Top of Records shown
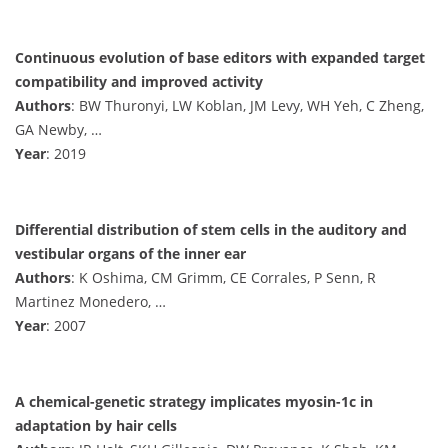
Continuous evolution of base editors with expanded target
compatibility and improved activity
Authors
: BW Thuronyi, LW Koblan, JM Levy, WH Yeh, C Zheng,
GA Newby, …
Year
: 2019
Differential distribution of stem cells in the auditory and
vestibular organs of the inner ear
Authors
: K Oshima, CM Grimm, CE Corrales, P Senn, R
Martinez Monedero, …
Year
: 2007
A chemical-genetic strategy implicates myosin-1c in
adaptation by hair cells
Bottom of Records shown
Exercise description: The response must match the data line for line, from its first line through the line with "Corrales, P Senn, R", inclusive, and must leave out the pictures.

Result for this exercise:
Continuous evolution of base editors with expanded target
compatibility and improved activity
Authors
: BW Thuronyi, LW Koblan, JM Levy, WH Yeh, C Zheng,
GA Newby, …
Year
: 2019
Differential distribution of stem cells in the auditory and
vestibular organs of the inner ear
Authors
: K Oshima, CM Grimm, CE Corrales, P Senn, R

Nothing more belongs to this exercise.